За иллюминатором бушевало нечто, чего нет ни в одном учебнике Анклава. Всего час назад их миссия — операция «Призрак Орегона» — казалась безупречной. Цель: достичь довоенного комплекса «Эврика», наследия «Вест-Тек», для изучения, а также создать новый плацдарм для сил Анклава в случае падения Наварро. А по пути — выяснить судьбу первой группы, «Орегон-1», пропавшей здесь полгода назад. Их винтокрылы, их броня, их подготовка — всё было верхом технологического могущества. Они были хирургами, готовыми вскрыть гнойник Пустоши. Но теперь сама Пустошь готовилась их ампутировать.
— Экипаж, доложить обстановку! — его командирский окрик прозвучал чуть громче, чем требовалось.
Из переговорного устройства донесся сдавленный, полный паники голос пилота:
— Не знаю, что происходит! Все системы... они просто глохнут! Стабилизаторы не отвечают, управление залипает! Это... это похоже на ЭМИ-импульс, но масштаб...
— Что за хрень? — это был голос Торренса, ровный и строгий, насколько это позволял обезличенный динамик брони. Он уже повернул шлем к иллюминатору, где зелёные молнии сплетались в ядовитую, сплошную сеть. — Это не буря. Это радиационный шторм. Ядро. «Раскат-2», приём! Доложите обстановку!
На связь вышел второй пилот, его голос пробивался сквозь нарастающий треск:
— Держимся, «Раскат-1»! Показатели зашкаливают! Это не стандартные бури из базы данных! Концентрация радиоизотопов и энергетический фон на порядок выше прогноза!
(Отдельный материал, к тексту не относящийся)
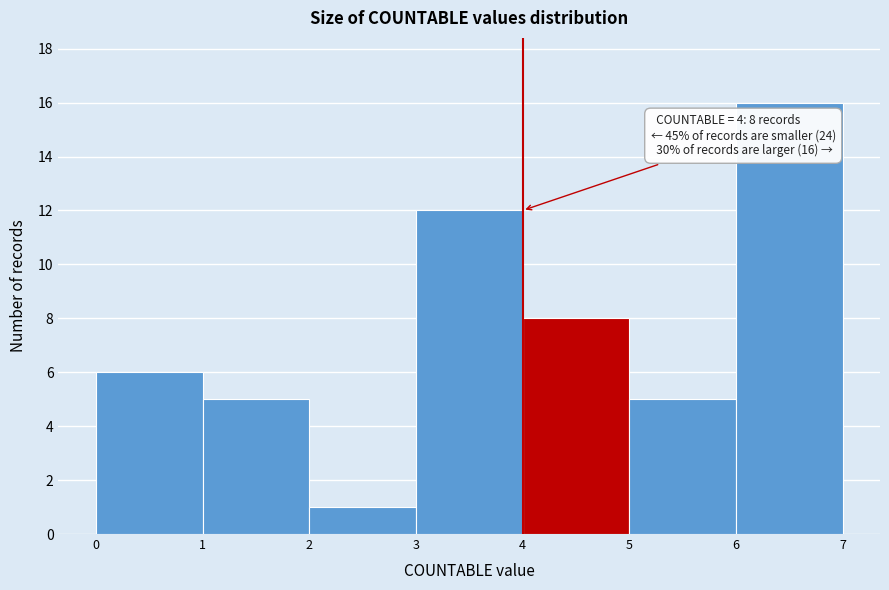

Which range on the x-axis has the tallest bar?

6 to 7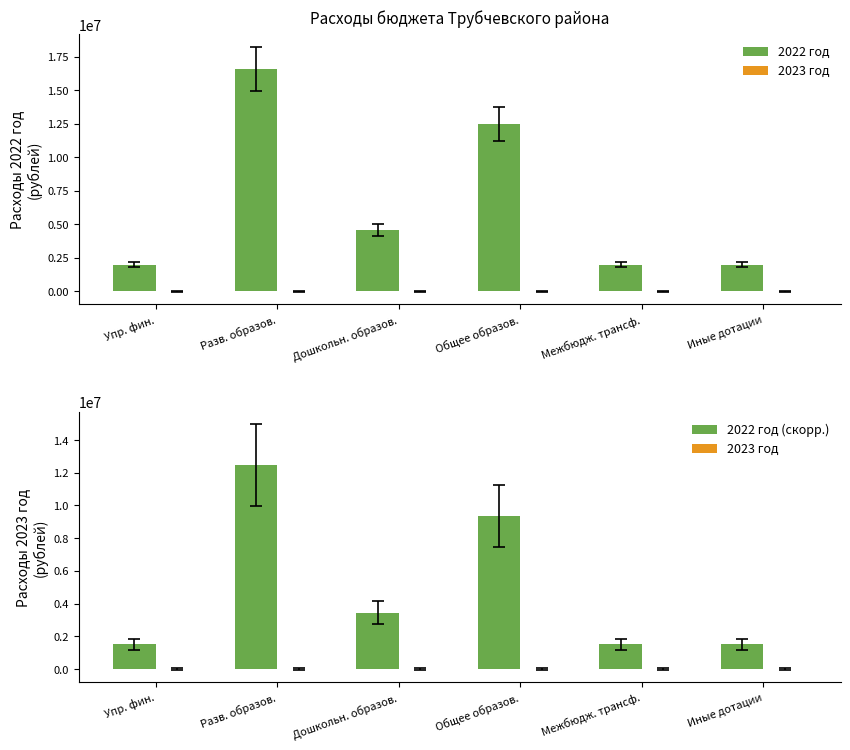

Is it true that 2022 год equals 16221341.0 at Общее образов.?

False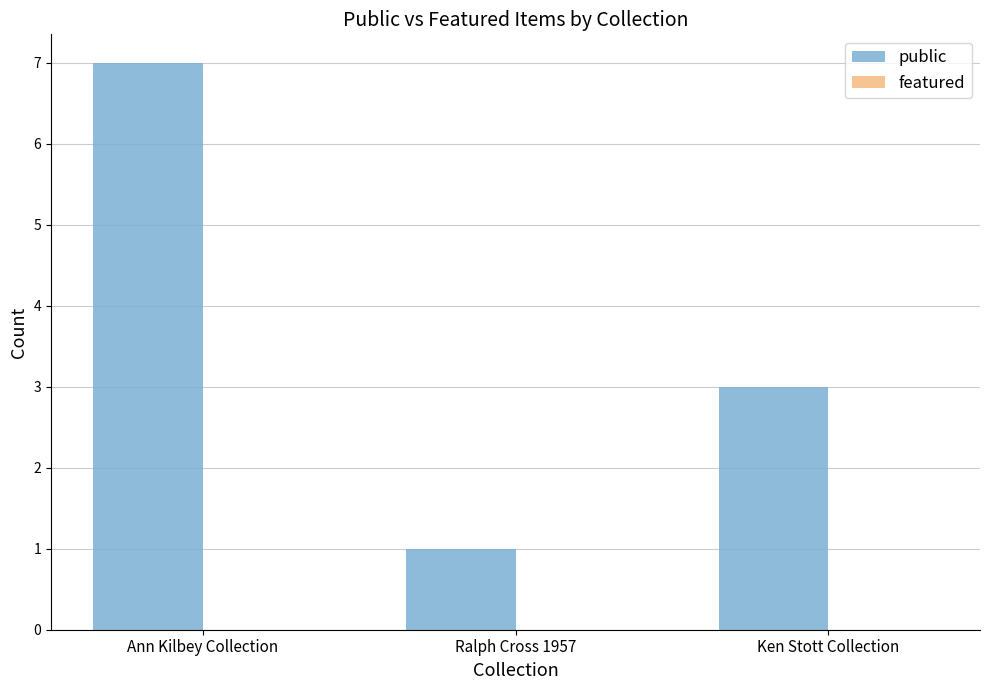

Is it true that the value at Ralph Cross 1957 is 1?

True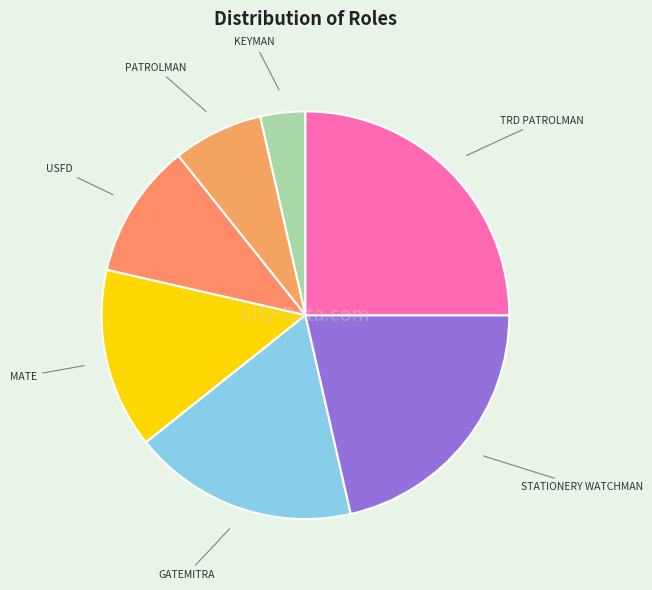

How many segments does this pie chart have?

7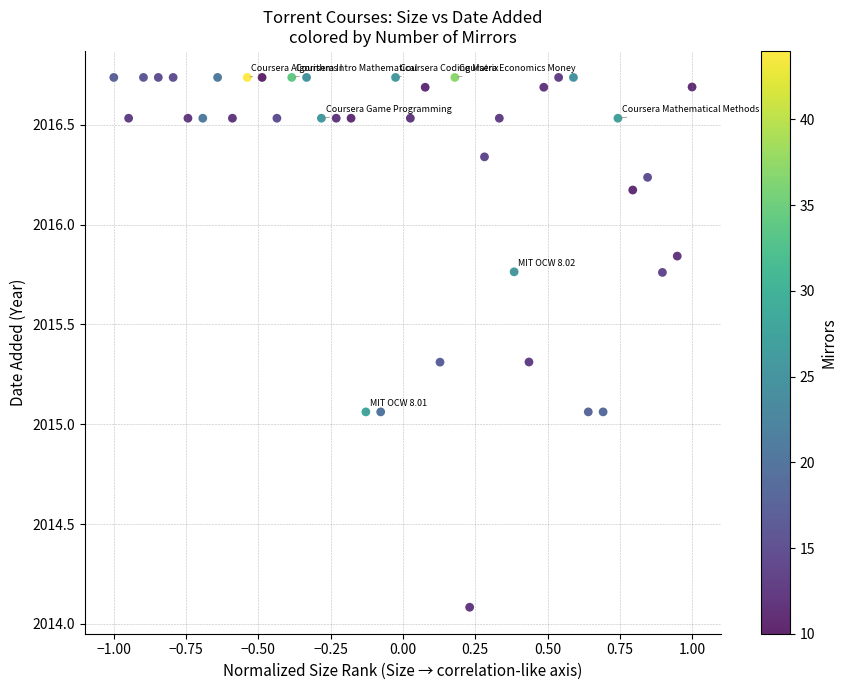

What is the range of Y values (max minus min)?

2.7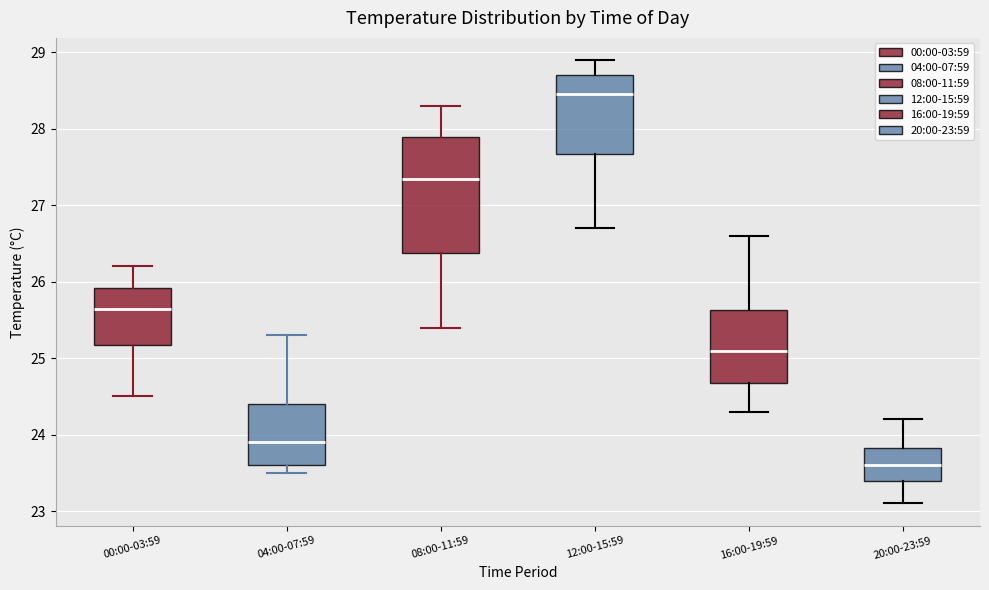

Where is the lower edge of the box for 08:00-11:59 on the y-axis? The values are not printed on the chart, so give them approximately, as read against the axis.

26.4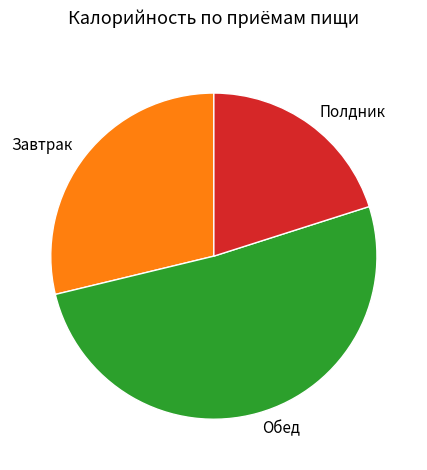

Does Полдник represent more than half of the total?

No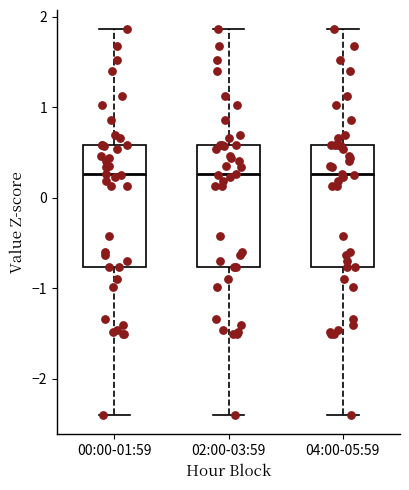

Where does the median line of the box for 04:00-05:59 sit on the y-axis? The values are not printed on the chart, so give them approximately, as read against the axis.

0.3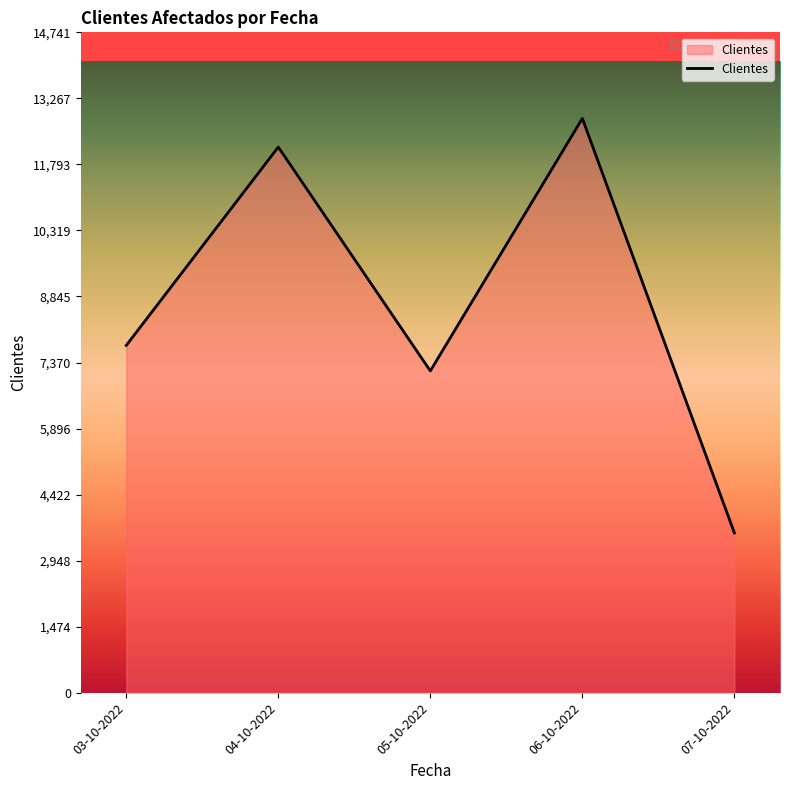

The value at 07-10-2022 is 3567. True or false?

True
Слово «прогноз» оказалось последним, что они услышали от напарников. Связь захлебнулась в хрипении абсолютной статики. Вальтер успел увидеть, как Торренс инстинктивно попытался подняться, но могучий экзоскелет замер, парализованный всесокрушающим энергетическим разрядом. Из кабины пилота донёсся короткий, обрывающийся крик.
Их собственный винтокрыл, превратившийся в беспилотный кусок металла, бросило вниз.
Это был не полет, это была агония. Ухабистая тряска перешла в конвульсии, гул — в сплошной животный вой. Свет погас, выжженный багряным заревом аварийных ламп, и в этой рвущейся тьме металл заскрипел, захрипел, будто гиганту ломали хребет. Вальтер вжался в кресло, чувствуя, как его идеальный мир рушится вместе с падающей машиной.
— Держись! — кто-то крикнул, но голос утонул в ревущем хаосе.
Удар швырнул Вальтера в ремни. Сознание захлестнуло каруселью из искр, багровых вспышек и оглушительного скрежета. Острая боль вонзилась в бедро — тупая, горячая.
Тишина, наступившая после падения, была самой громкой из всех, что он
слышал. Ее заполняли шипение коротких замыканий, навязчивый звон в ушах, прерывистое шипение гидравлики и монотонный стук дождя по искореженному корпусу.
Его взгляд, затуманенный болью, скользнул по салону, цепляясь за детали в пробивающемся сквозь разрывы обшивки тусклом свете. Он упёрся в свисающую с кресла руку в обгоревшем рукаве лётной формы. Не шевелясь. Второго пилота он не видел — только тёмное пятно на искорёженной переборке там, где должно было быть его место. Мозг отказался сложить эти образы в осмысленную картину, оставив лишь тяжёлый, холодный ком в груди.
— Экипаж! Доложить обстановку! — его собственный голос прозвучал чужим и неуместно громким. В ответ — только треск.
— Мастер-сержант? — на этот раз в голосе Вальтера дрогнули стальные нотки командира, обнажив испуганного юнца.
Из-под груды обломков донесся приглушенный голос — Торренс говорил, превозмогая боль, без помощи усилителей.
— Лейтенант... Здесь.
Вальтер, заваливаясь, пополз на звук, обжигая ладони острейшими осколками панелей. Картина, открывшаяся ему, вогнала в сердце лед. Массивную броню Торренса придавило всей массой обрушившейся секции фюзеляжа и погнутым лопастным винтом. Сталь сомкнулась вокруг брони, как тиски.